• [Task to carry out]
For the entries that follow, set down each one exactly and drop any pictures.

*** Listed entries Section Begins ***

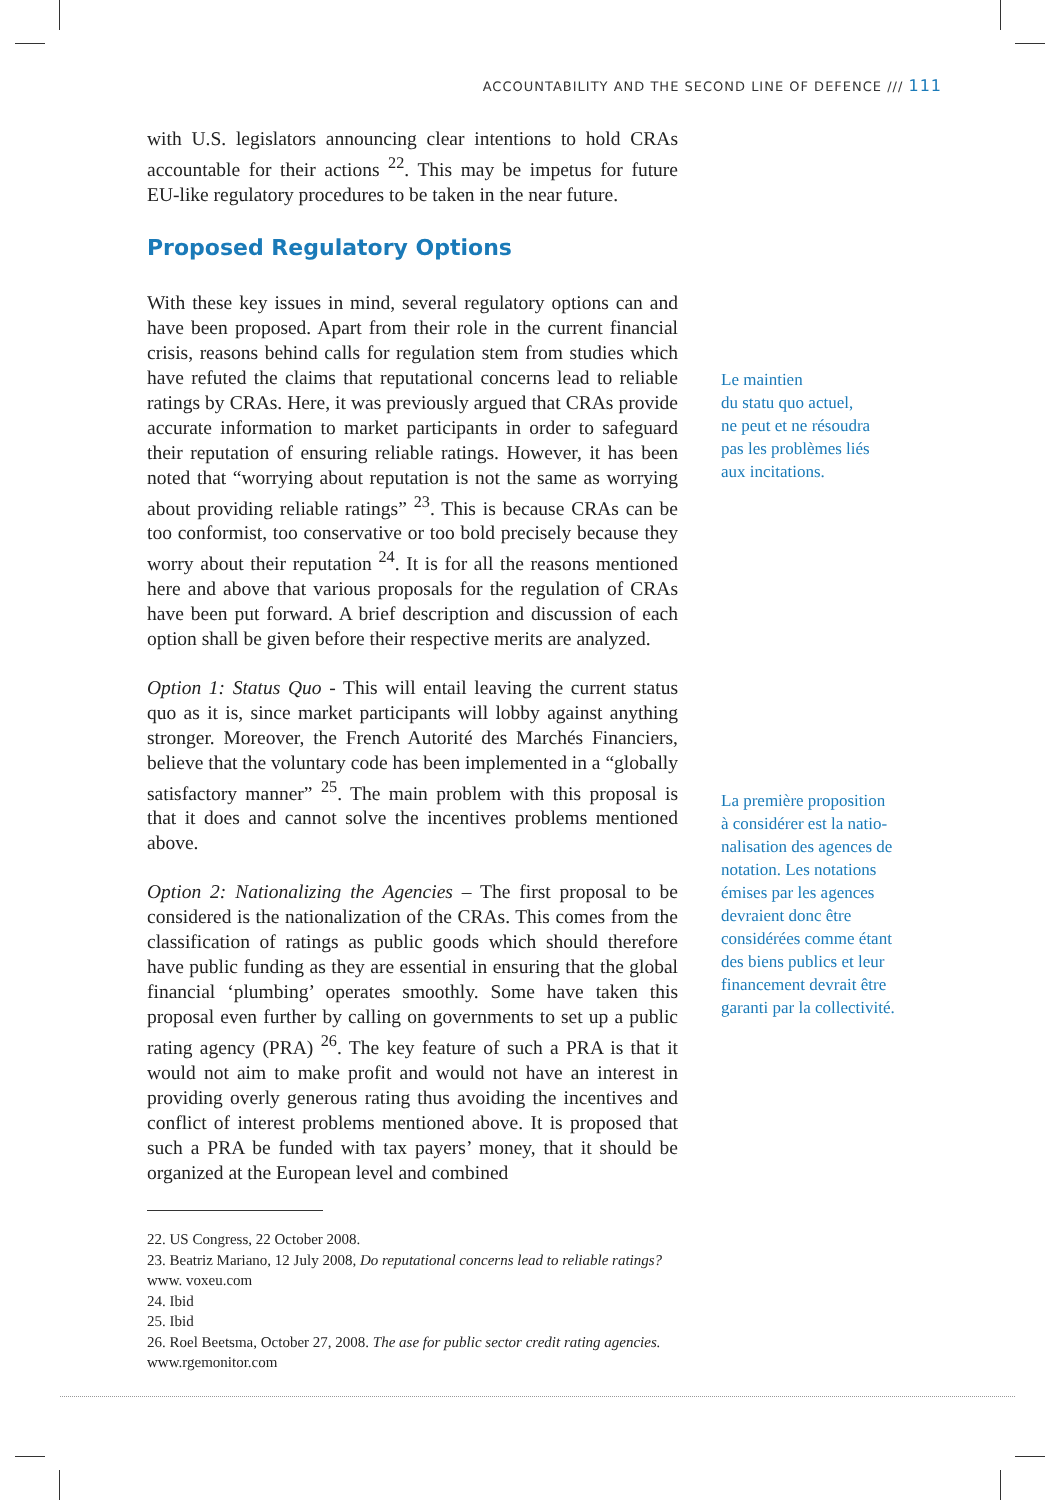ACCOUNTABILITY AND THE SECOND LINE OF DEFENCE /// 111
with U.S. legislators announcing clear intentions to hold CRAs accountable for their actions <sup>22</sup>. This may be impetus for future EU-like regulatory procedures to be taken in the near future.
Proposed Regulatory Options
With these key issues in mind, several regulatory options can and have been proposed. Apart from their role in the current financial crisis, reasons behind calls for regulation stem from studies which have refuted the claims that reputational concerns lead to reliable ratings by CRAs. Here, it was previously argued that CRAs provide accurate information to market participants in order to safeguard their reputation of ensuring reliable ratings. However, it has been noted that “worrying about reputation is not the same as worrying about providing reliable ratings” <sup>23</sup>. This is because CRAs can be too conformist, too conservative or too bold precisely because they worry about their reputation <sup>24</sup>. It is for all the reasons mentioned here and above that various proposals for the regulation of CRAs have been put forward. A brief description and discussion of each option shall be given before their respective merits are analyzed.
Option 1: Status Quo - This will entail leaving the current status quo as it is, since market participants will lobby against anything stronger. Moreover, the French Autorité des Marchés Financiers, believe that the voluntary code has been implemented in a “globally satisfactory manner” <sup>25</sup>. The main problem with this proposal is that it does and cannot solve the incentives problems mentioned above.
Option 2: Nationalizing the Agencies – The first proposal to be considered is the nationalization of the CRAs. This comes from the classification of ratings as public goods which should therefore have public funding as they are essential in ensuring that the global financial ‘plumbing’ operates smoothly. Some have taken this proposal even further by calling on governments to set up a public rating agency (PRA) <sup>26</sup>. The key feature of such a PRA is that it would not aim to make profit and would not have an interest in providing overly generous rating thus avoiding the incentives and conflict of interest problems mentioned above. It is proposed that such a PRA be funded with tax payers’ money, that it should be organized at the European level and combined
Le maintien
du statu quo actuel,
ne peut et ne résoudra
pas les problèmes liés
aux incitations.
La première proposition
à considérer est la natio-
nalisation des agences de
notation. Les notations
émises par les agences
devraient donc être
considérées comme étant
des biens publics et leur
financement devrait être
garanti par la collectivité.
22. US Congress, 22 October 2008.
23. Beatriz Mariano, 12 July 2008, Do reputational concerns lead to reliable ratings? www. voxeu.com
24. Ibid
25. Ibid
26. Roel Beetsma, October 27, 2008. The ase for public sector credit rating agencies. www.rgemonitor.com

*** Listed entries Section Ends ***

• [Task answer]
ACCOUNTABILITY AND THE SECOND LINE OF DEFENCE /// 111
with U.S. legislators announcing clear intentions to hold CRAs accountable for their actions <sup>22</sup>. This may be impetus for future EU-like regulatory procedures to be taken in the near future.
Proposed Regulatory Options
With these key issues in mind, several regulatory options can and have been proposed. Apart from their role in the current financial crisis, reasons behind calls for regulation stem from studies which have refuted the claims that reputational concerns lead to reliable ratings by CRAs. Here, it was previously argued that CRAs provide accurate information to market participants in order to safeguard their reputation of ensuring reliable ratings. However, it has been noted that “worrying about reputation is not the same as worrying about providing reliable ratings” <sup>23</sup>. This is because CRAs can be too conformist, too conservative or too bold precisely because they worry about their reputation <sup>24</sup>. It is for all the reasons mentioned here and above that various proposals for the regulation of CRAs have been put forward. A brief description and discussion of each option shall be given before their respective merits are analyzed.
Option 1: Status Quo - This will entail leaving the current status quo as it is, since market participants will lobby against anything stronger. Moreover, the French Autorité des Marchés Financiers, believe that the voluntary code has been implemented in a “globally satisfactory manner” <sup>25</sup>. The main problem with this proposal is that it does and cannot solve the incentives problems mentioned above.
Option 2: Nationalizing the Agencies – The first proposal to be considered is the nationalization of the CRAs. This comes from the classification of ratings as public goods which should therefore have public funding as they are essential in ensuring that the global financial ‘plumbing’ operates smoothly. Some have taken this proposal even further by calling on governments to set up a public rating agency (PRA) <sup>26</sup>. The key feature of such a PRA is that it would not aim to make profit and would not have an interest in providing overly generous rating thus avoiding the incentives and conflict of interest problems mentioned above. It is proposed that such a PRA be funded with tax payers’ money, that it should be organized at the European level and combined
Le maintien
du statu quo actuel,
ne peut et ne résoudra
pas les problèmes liés
aux incitations.
La première proposition
à considérer est la natio-
nalisation des agences de
notation. Les notations
émises par les agences
devraient donc être
considérées comme étant
des biens publics et leur
financement devrait être
garanti par la collectivité.
22. US Congress, 22 October 2008.
23. Beatriz Mariano, 12 July 2008, Do reputational concerns lead to reliable ratings? www. voxeu.com
24. Ibid
25. Ibid
26. Roel Beetsma, October 27, 2008. The ase for public sector credit rating agencies. www.rgemonitor.com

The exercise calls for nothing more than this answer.